Please find every line in the entries below that contains the string "pixels", and copy it.

[Start of Attachment]

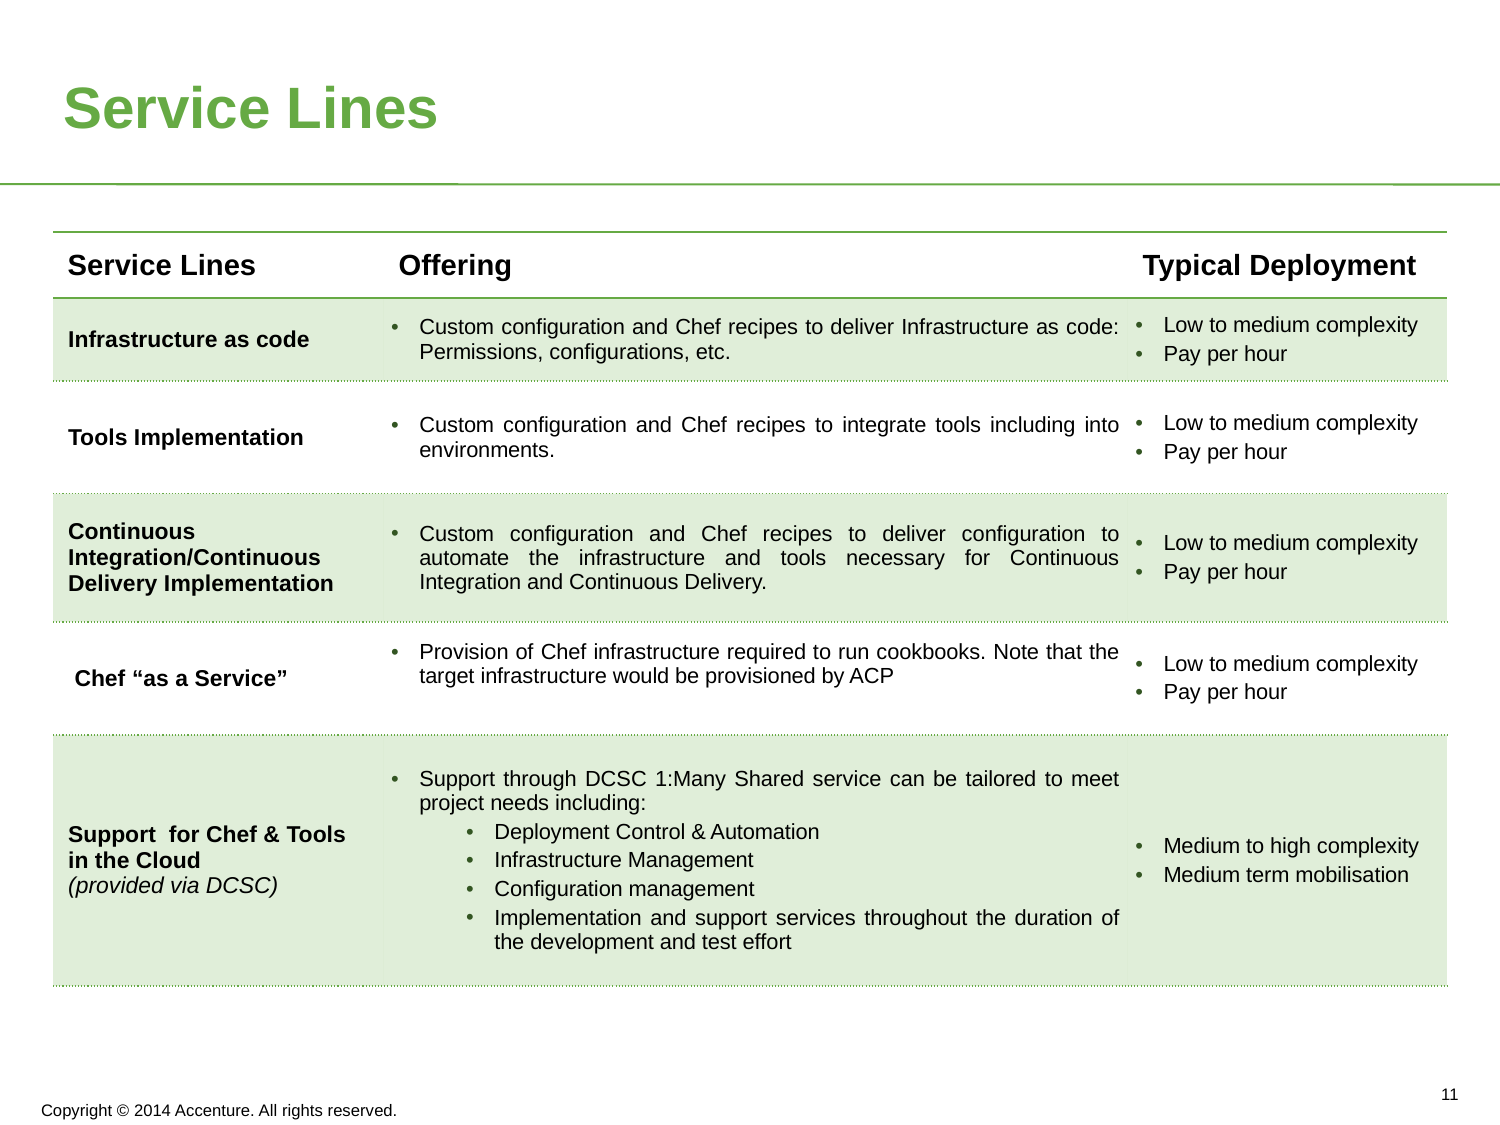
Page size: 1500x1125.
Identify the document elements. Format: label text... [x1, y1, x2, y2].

table_header Typical Deployment [1128, 233, 1447, 297]
title Service Lines [48, 20, 1448, 150]
table_cell Low to medium complexity Pay per hour [1128, 494, 1447, 622]
table_cell Custom configuration and Chef recipes to deliver configuration to automate the infrastructure and tools necessary for Continuous Integration and Continuous Delivery. [384, 494, 1128, 622]
table_cell Low to medium complexity Pay per hour [1128, 381, 1447, 494]
table_cell Low to medium complexity Pay per hour [1128, 622, 1447, 735]
table_cell Low to medium complexity Pay per hour [1128, 299, 1447, 381]
table_cell Support for Chef & Tools in the Cloud (provided via DCSC) [53, 735, 384, 986]
table_cell Custom configuration and Chef recipes to integrate tools including into environments. [384, 381, 1128, 494]
table_cell Infrastructure as code [53, 299, 384, 381]
table_cell Chef “as a Service” [53, 622, 384, 735]
table_cell Medium to high complexity Medium term mobilisation [1128, 735, 1447, 986]
table_cell Tools Implementation [53, 381, 384, 494]
table_header Offering [384, 233, 1128, 297]
table_header Service Lines [53, 233, 384, 297]
table_cell Custom configuration and Chef recipes to deliver Infrastructure as code: Permissions, configurations, etc. [384, 299, 1128, 381]
table_cell Provision of Chef infrastructure required to run cookbooks. Note that the target infrastructure would be provisioned by ACP [384, 622, 1128, 735]
table_cell Continuous Integration/Continuous Delivery Implementation [53, 494, 384, 622]
table_cell Support through DCSC 1:Many Shared service can be tailored to meet project needs including: Deployment Control & Automation Infrastructure Management Configuration management Implementation and support services throughout the duration of the development and test effort [384, 735, 1128, 986]
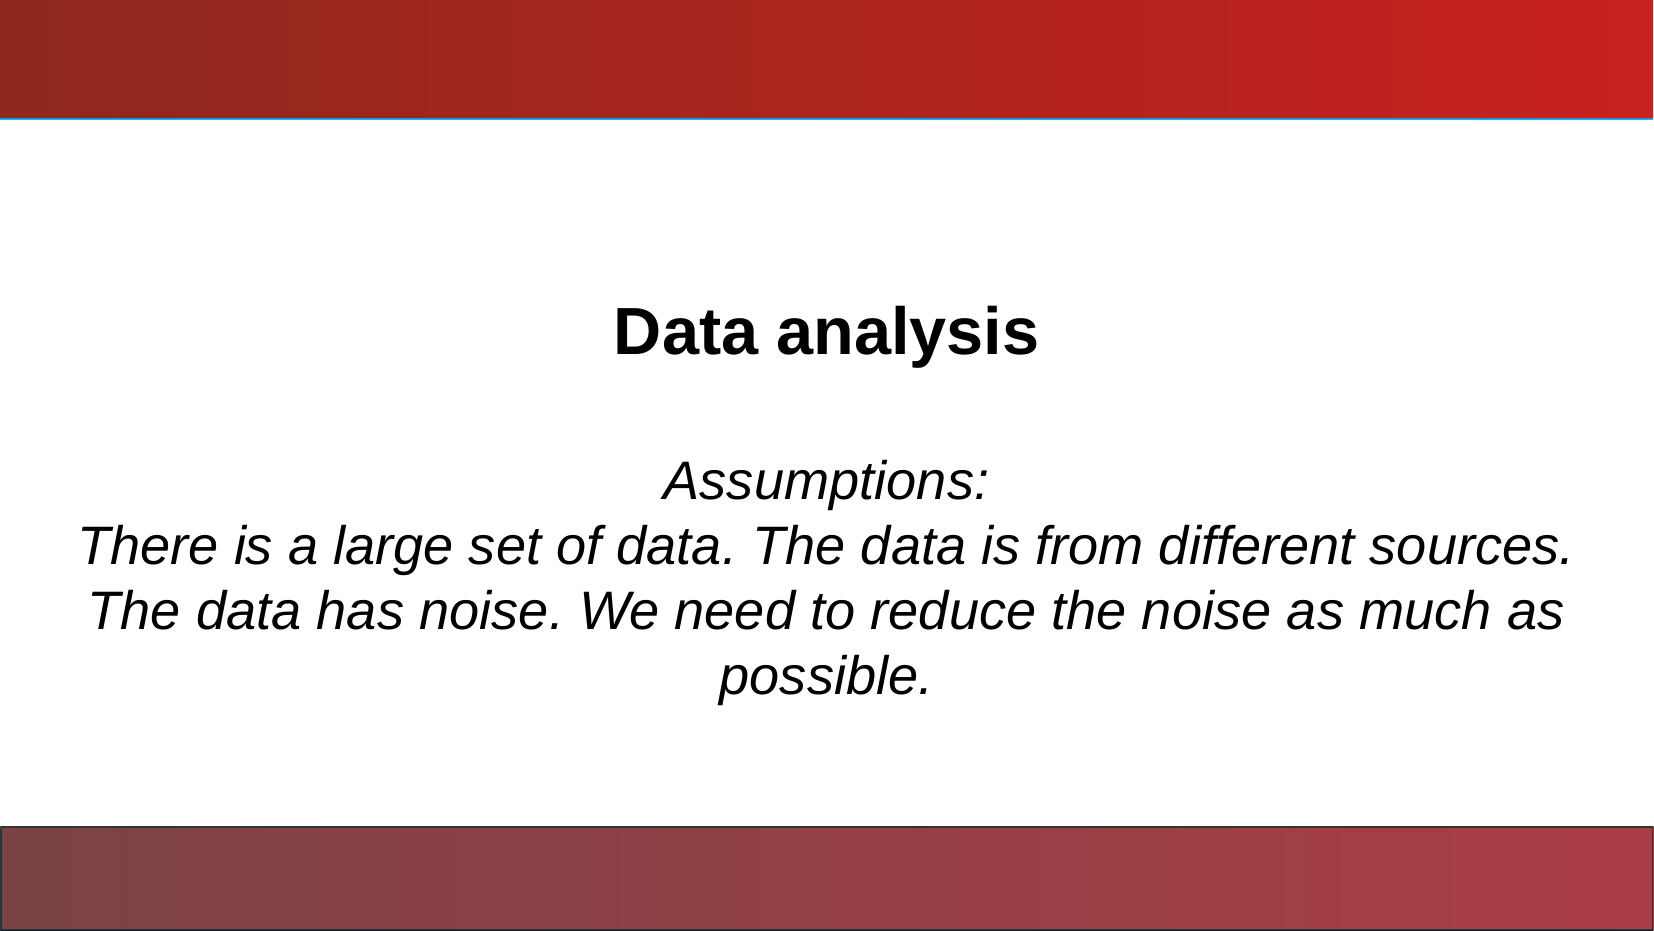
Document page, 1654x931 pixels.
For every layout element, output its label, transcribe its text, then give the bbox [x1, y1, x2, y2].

text_box Assumptions: There is a large set of data. The data is from different sources. The data has noise. We need to reduce the noise as much as possible. [59, 393, 1595, 757]
subtitle Data analysis [59, 262, 1595, 393]
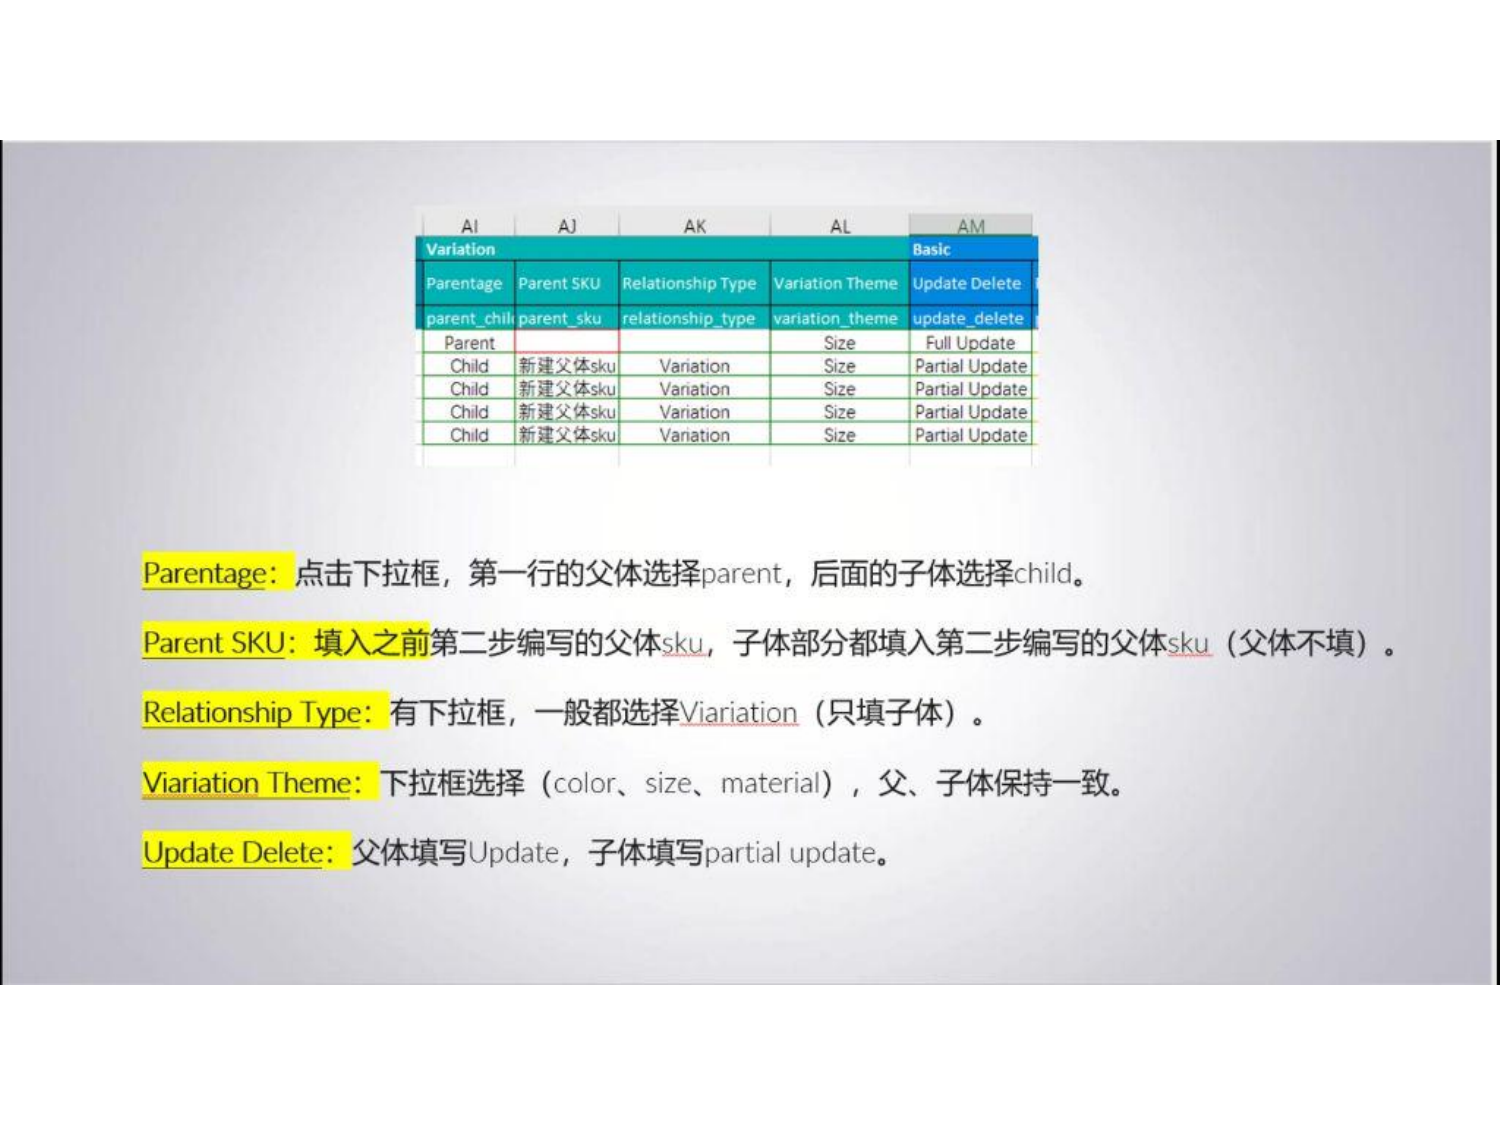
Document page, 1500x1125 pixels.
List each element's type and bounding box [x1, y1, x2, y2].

picture [0, 140, 1500, 985]
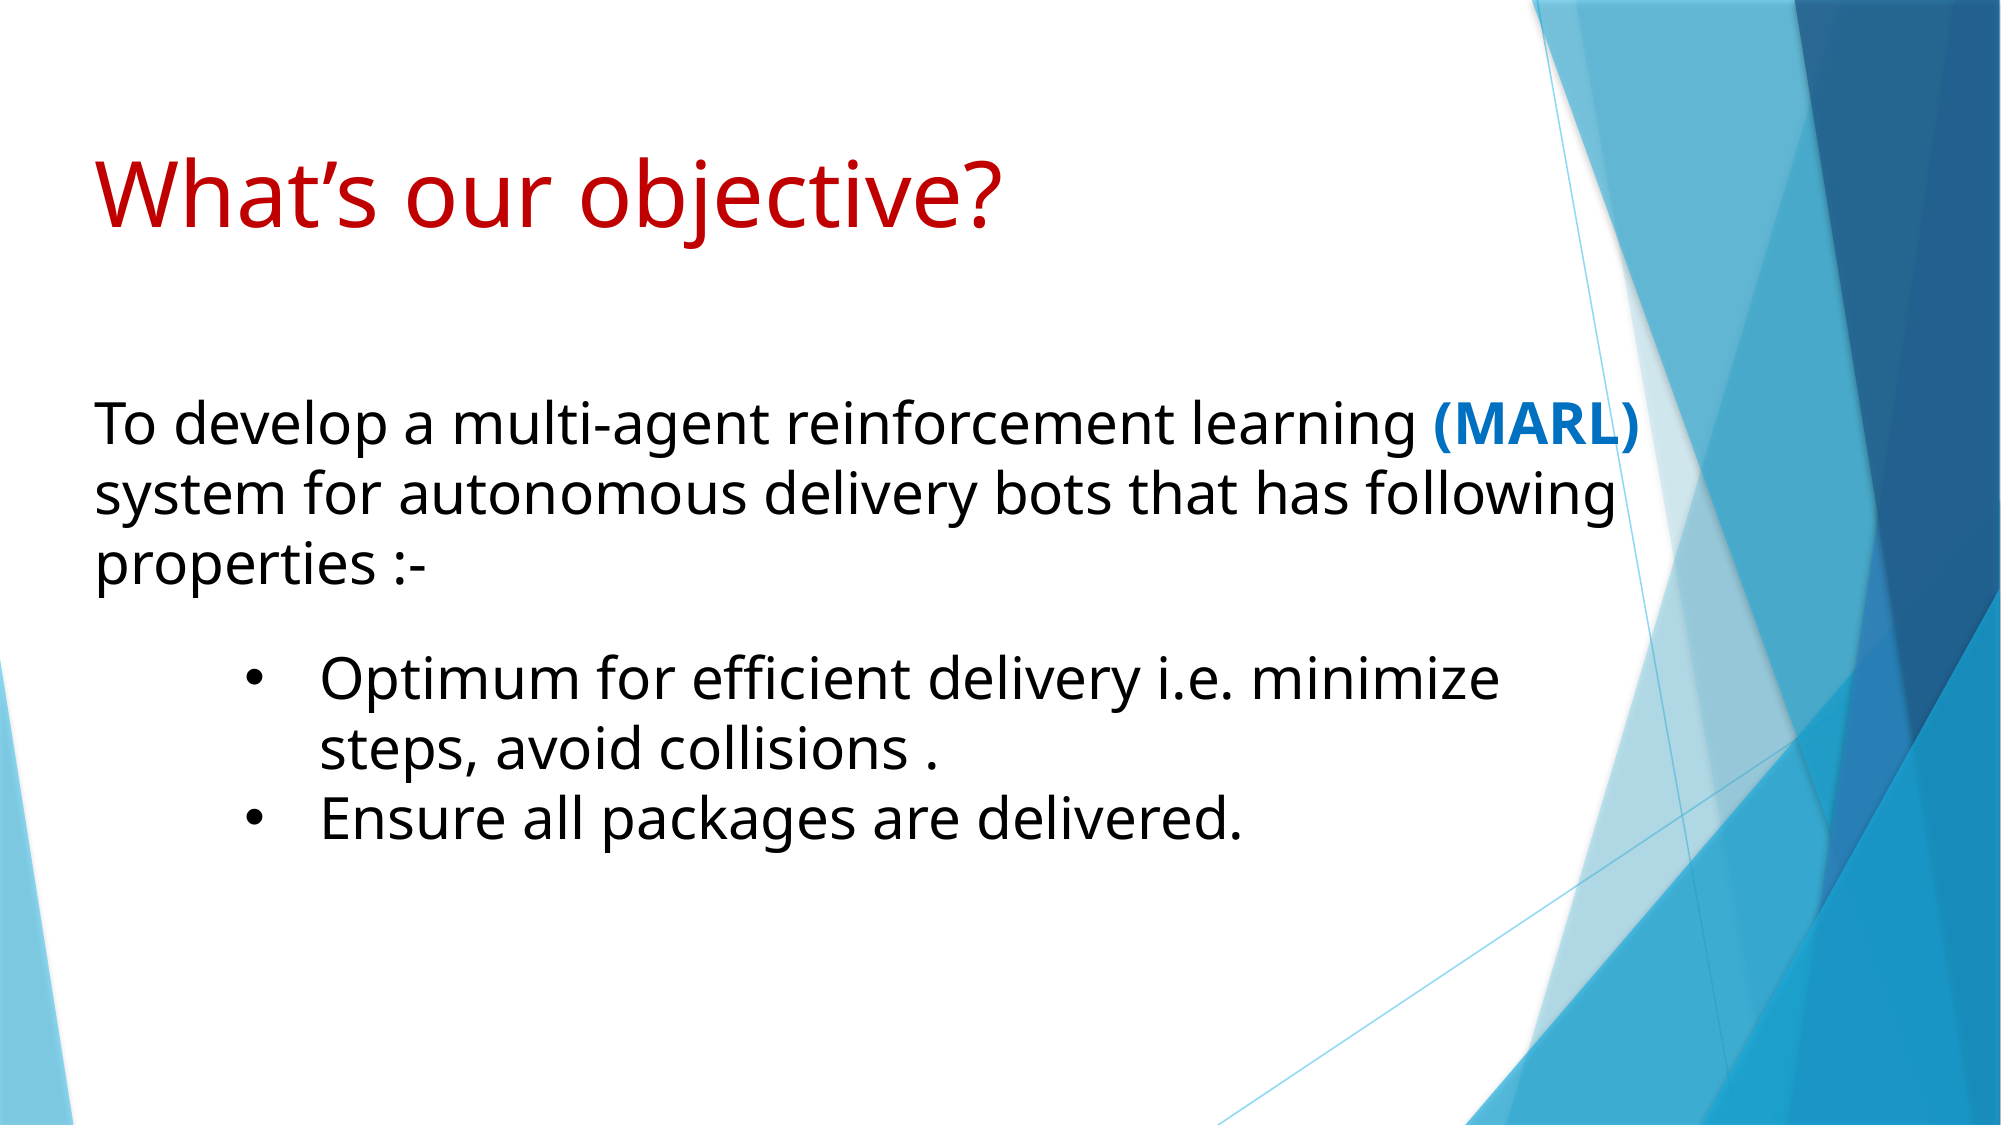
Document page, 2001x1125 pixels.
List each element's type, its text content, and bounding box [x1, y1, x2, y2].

text_box What’s our objective? To develop a multi-agent reinforcement learning (MARL) system for autonomous delivery bots that has following properties :- Optimum for efficient delivery i.e. minimize steps, avoid collisions . Ensure all packages are delivered. [79, 128, 1690, 859]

[End of Attachment]

— Answer to this problem —
Document page, 1654x931 pixels.
Document page, 1500x1125 pixels.
Document page, 2001x1125 pixels.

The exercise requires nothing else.